An Outer Ear Infection

Right, let's get the ear anatomy right to start with as its important. I'll explain why later. The bit you stick your finger in, or your lover their tongue, is the outer ear. The part where the Eustachian tube connects to and needs equalizing, is the middle ear. The inner ear has all the balancy-hearing bits (the semicircular canals and cochlea), nerves and stuff. So when a patient asks, can I dive with an ear infection? The answer is, it depends on which part of the ear.

If it's the middle ear, forget it, especially if you are diving abroad, as you wont even be able to make the flight there, without screaming on ascent and descent and being "the one" who presses the emergency stop button by the cockpit. (They do have them there, a mate who knows a pilot told me in the pub.)

However, if it is the outer ear, there is a good chance you can dive. The reason for this is that it does not need equalizing, as it fills with water. The issue with outer infections is that they are bloody painful. So gnarly that you may not want to dive, but just lie in your room with a bit of deafness and raid the mini-bar to make you feel better. Most infections though set in on day three or four of a dive holiday. The constant in and out of the water, plankton blooms, warm water and pollution can lead to a bacteria soup in that part of your body which is nice and warm. A day later and there's this constant dull ache and often discharge, from the ear. You can diagnose an inner from a middle in the field by gently tugging on the ear lobe. Ouch! It's an outer. Hmm, and it's a middle.

Ocean Leisure
Treatment is easy... antibiotic drops for a while. Prevention is better... Swimear after every dive and you can use the antibiotic drops prophylactically at the end of the day.

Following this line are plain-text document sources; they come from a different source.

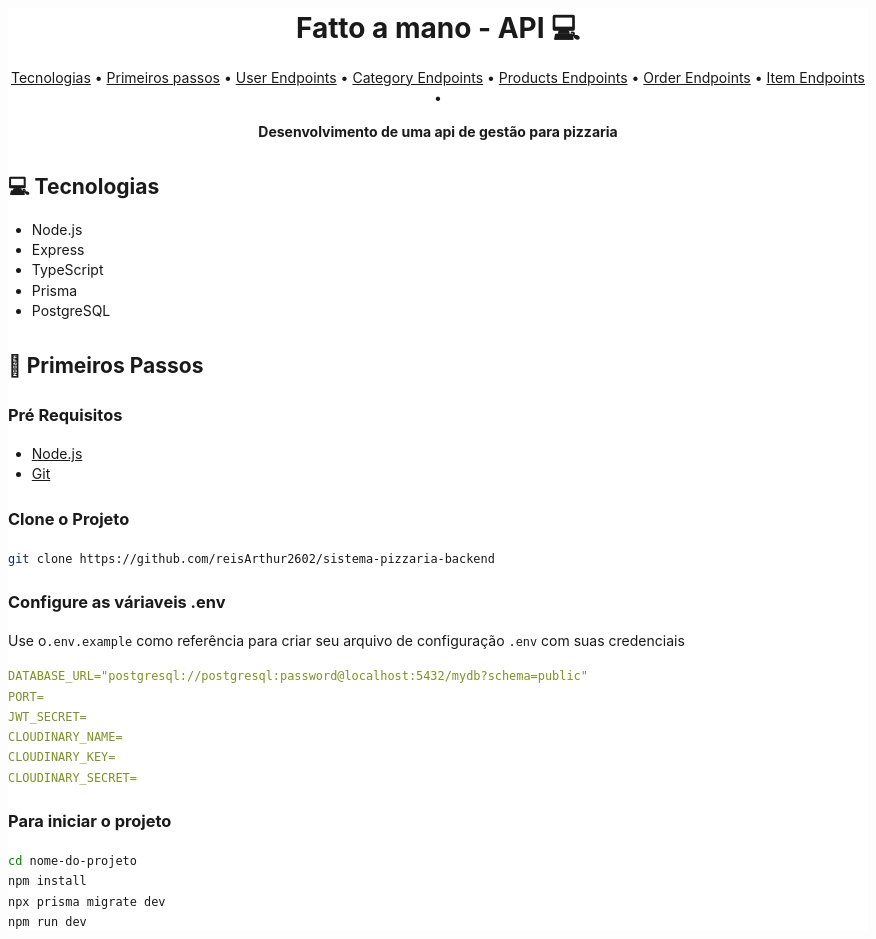 <h1 align="center" style="font-weight: bold;">Fatto a mano - API 💻</h1>

<p align="center">
 <a href="#tech">Tecnologias</a> • 
 <a href="#started">Primeiros passos</a> • 
  <a href="#user-routes">User Endpoints</a> • 
  <a href="#category-routes">Category Endpoints</a> • 
  <a href="#product-routes">Products Endpoints</a> • 
  <a href="#order-routes">Order Endpoints</a> • 
  <a href="#item-routes">Item Endpoints</a> • 
 
</p>

<p align="center">
    <b>Desenvolvimento de uma api de gestão para pizzaria</b>
</p>

<h2 id="technologies">💻 Tecnologias</h2>

- Node.js
- Express
- TypeScript
- Prisma
- PostgreSQL

<h2 id="started">🚀 Primeiros Passos</h2>

<h3>Pré Requisitos</h3>

- [Node.js](https://nodejs.org/pt)
- [Git](https://git-scm.com/)

<h3>Clone o Projeto</h3>

```bash
git clone https://github.com/reisArthur2602/sistema-pizzaria-backend
```

<h3>Configure as váriaveis .env </h2>

Use o`.env.example` como referência para criar seu arquivo de configuração `.env` com suas credenciais

```yaml
DATABASE_URL="postgresql://postgresql:password@localhost:5432/mydb?schema=public"
PORT=
JWT_SECRET=
CLOUDINARY_NAME=
CLOUDINARY_KEY=
CLOUDINARY_SECRET=
```

<h3>Para iniciar o projeto</h3>

```bash
cd nome-do-projeto
npm install
npx prisma migrate dev
npm run dev
```
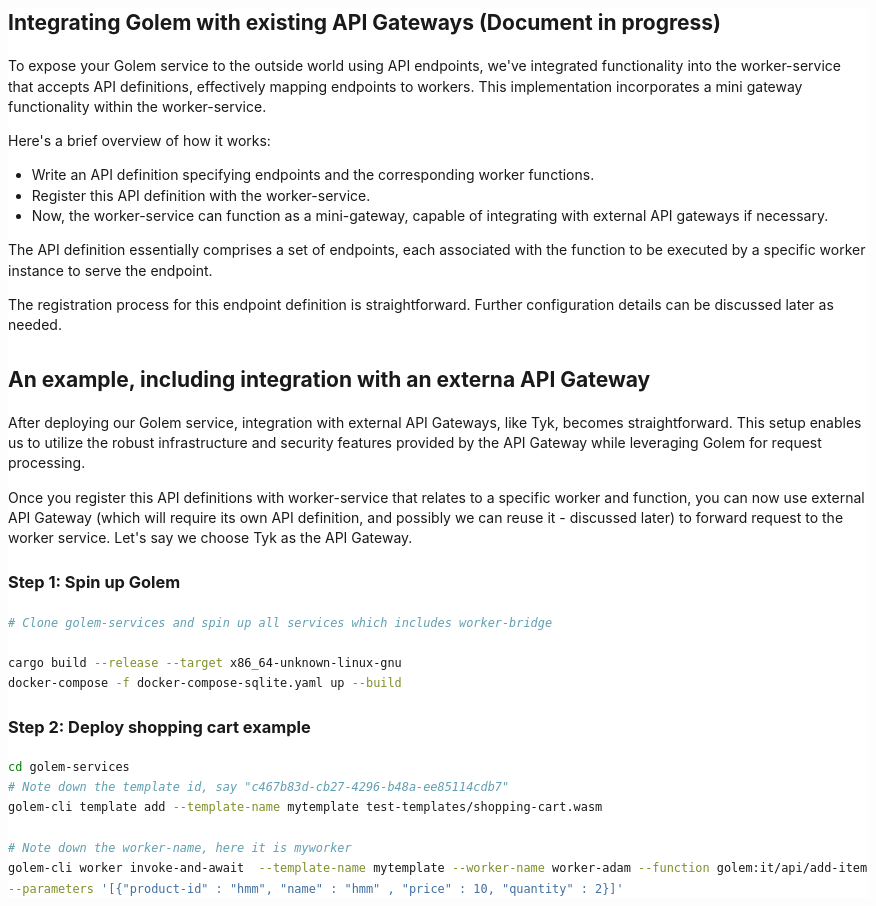 ## Integrating Golem with existing API Gateways (Document in progress)

To expose your Golem service to the outside world using API endpoints, we've integrated functionality into the worker-service that accepts API definitions, effectively mapping endpoints to workers. This implementation incorporates a mini gateway functionality within the worker-service.

Here's a brief overview of how it works:

* Write an API definition specifying endpoints and the corresponding worker functions.
* Register this API definition with the worker-service.
* Now, the worker-service can function as a mini-gateway, capable of integrating with external API gateways if necessary.

The API definition essentially comprises a set of endpoints, each associated with the function to be executed by a specific worker instance to serve the endpoint.

The registration process for this endpoint definition is straightforward. Further configuration details can be discussed later as needed.

## An example, including integration with an externa API Gateway

After deploying our Golem service, integration with external API Gateways, like Tyk, becomes straightforward. 
This setup enables us to utilize the robust infrastructure and security features provided by the API Gateway while leveraging Golem for request processing.

Once you register this API definitions with worker-service that relates to a specific worker and function, 
you can now use external API Gateway (which will require its own API definition, and possibly we can reuse it - discussed later)
to forward request to the worker service. Let's say we choose Tyk as the API Gateway.

### Step 1: Spin up Golem

```bash
# Clone golem-services and spin up all services which includes worker-bridge

cargo build --release --target x86_64-unknown-linux-gnu
docker-compose -f docker-compose-sqlite.yaml up --build
```

### Step 2: Deploy shopping cart example

```bash
cd golem-services
# Note down the template id, say "c467b83d-cb27-4296-b48a-ee85114cdb7"
golem-cli template add --template-name mytemplate test-templates/shopping-cart.wasm

# Note down the worker-name, here it is myworker
golem-cli worker invoke-and-await  --template-name mytemplate --worker-name worker-adam --function golem:it/api/add-item --parameters '[{"product-id" : "hmm", "name" : "hmm" , "price" : 10, "quantity" : 2}]'
```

But if you can take the pain, it's the holiday of a lifetime and there's hammerheads down there, you can go for it.

Piles

The Godfather of modern Psychiatry did more than just teach us that we all love our mothers in a bad way and that dreams actually mean something beyond lust. Yes indeedy, he and his family have henceforth been synonymous with rhyming slang for haemorrhoids. So thank you Sigmund, Clement and Emma.

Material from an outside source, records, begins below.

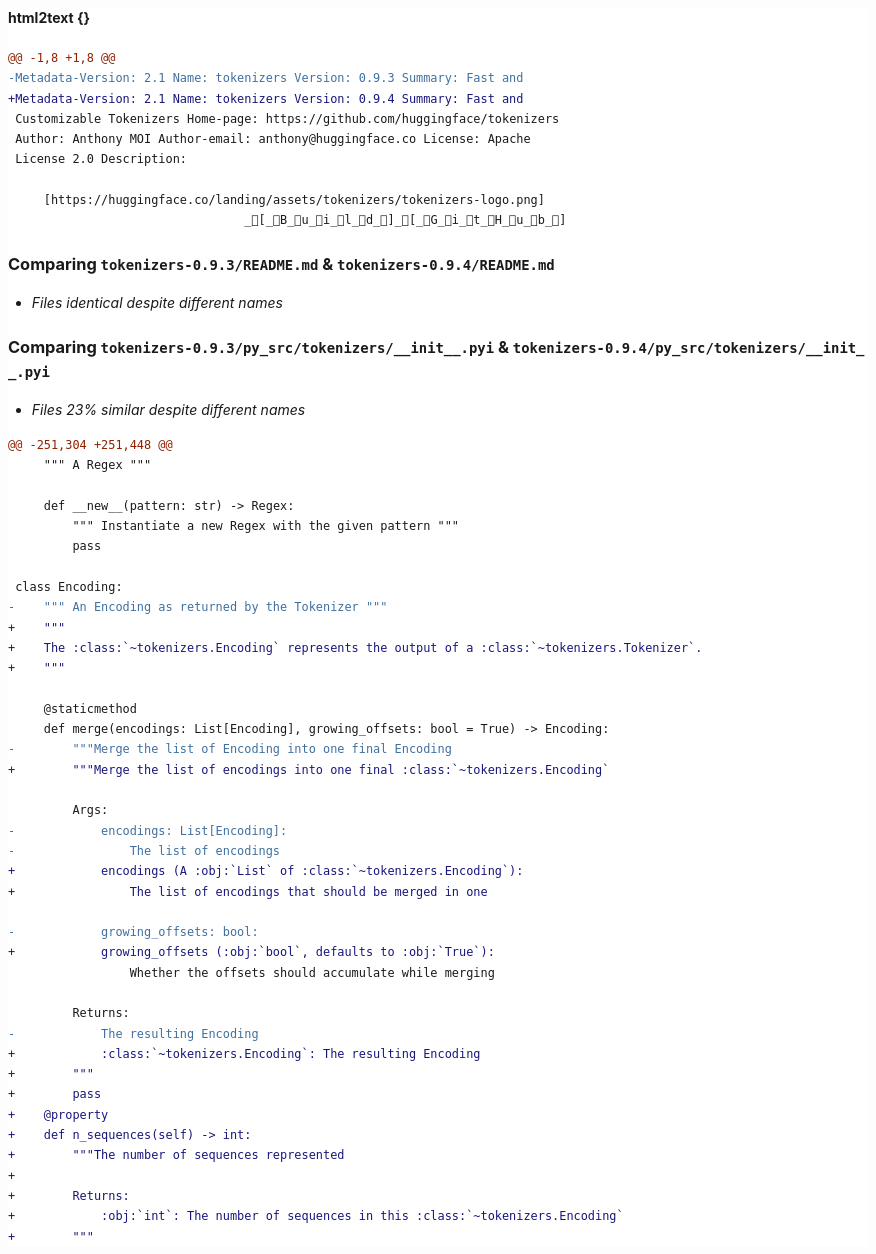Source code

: #### html2text {}

```diff
@@ -1,8 +1,8 @@
-Metadata-Version: 2.1 Name: tokenizers Version: 0.9.3 Summary: Fast and
+Metadata-Version: 2.1 Name: tokenizers Version: 0.9.4 Summary: Fast and
 Customizable Tokenizers Home-page: https://github.com/huggingface/tokenizers
 Author: Anthony MOI Author-email: anthony@huggingface.co License: Apache
 License 2.0 Description:
 
     [https://huggingface.co/landing/assets/tokenizers/tokenizers-logo.png]
                                 _[_B_u_i_l_d_]_[_G_i_t_H_u_b_]
```

### Comparing `tokenizers-0.9.3/README.md` & `tokenizers-0.9.4/README.md`

 * *Files identical despite different names*

### Comparing `tokenizers-0.9.3/py_src/tokenizers/__init__.pyi` & `tokenizers-0.9.4/py_src/tokenizers/__init__.pyi`

 * *Files 23% similar despite different names*

```diff
@@ -251,304 +251,448 @@
     """ A Regex """
 
     def __new__(pattern: str) -> Regex:
         """ Instantiate a new Regex with the given pattern """
         pass
 
 class Encoding:
-    """ An Encoding as returned by the Tokenizer """
+    """
+    The :class:`~tokenizers.Encoding` represents the output of a :class:`~tokenizers.Tokenizer`.
+    """
 
     @staticmethod
     def merge(encodings: List[Encoding], growing_offsets: bool = True) -> Encoding:
-        """Merge the list of Encoding into one final Encoding
+        """Merge the list of encodings into one final :class:`~tokenizers.Encoding`
 
         Args:
-            encodings: List[Encoding]:
-                The list of encodings
+            encodings (A :obj:`List` of :class:`~tokenizers.Encoding`):
+                The list of encodings that should be merged in one
 
-            growing_offsets: bool:
+            growing_offsets (:obj:`bool`, defaults to :obj:`True`):
                 Whether the offsets should accumulate while merging
 
         Returns:
-            The resulting Encoding
+            :class:`~tokenizers.Encoding`: The resulting Encoding
+        """
+        pass
+    @property
+    def n_sequences(self) -> int:
+        """The number of sequences represented
+
+        Returns:
+            :obj:`int`: The number of sequences in this :class:`~tokenizers.Encoding`
+        """
```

These little suckers have three different degrees of nastiness, and are quite literally a pain in the neck.

They are a result of increased pressure where the deep venous system meets the superficial one. Imagine varicose veins, but in the jacksy.

Grade 1's are small, internal and never come down. All they will do is cause a bit of bleeding on the loo.

Grade 2's are up there but come down a lot. They have to be pushed back up. Wear a glove.

Grade 3's are God's revenge for all MP's. They're out there all the time, will never go back in and you can't sit down for a few minutes without having to pop up on your feet pretending to ask the Prime Minister a question. 3's can get really big too. Normally grapes are the synonymous fruit. But I have seen oranges and once a small melon. Hence the doughnut shaped sitting ring for those awaiting surgery. Treatment is surgery for most, or sometimes injection for the smaller ones. There is also the super-tight elastic band around the neck of them that causes gangrene and they drop off too. Though there's no guarantee when they will fall off, so check your diary that you have no public speaking functions in the next few days after a "Baron's Ringing" as it's known.

Can you dive with piles? And I get asked this a lot by divers. Grade's 1 and 2. Yes. 3 and I would be worried about the chafing on the wetsuit, or a dry suit squeeze right onto the evil things. So in this case, turn your wetsuit into a circle, sit on it for the 9 months it takes to get an op, and blame whichever Minister of Health is cocking up the NHS this month.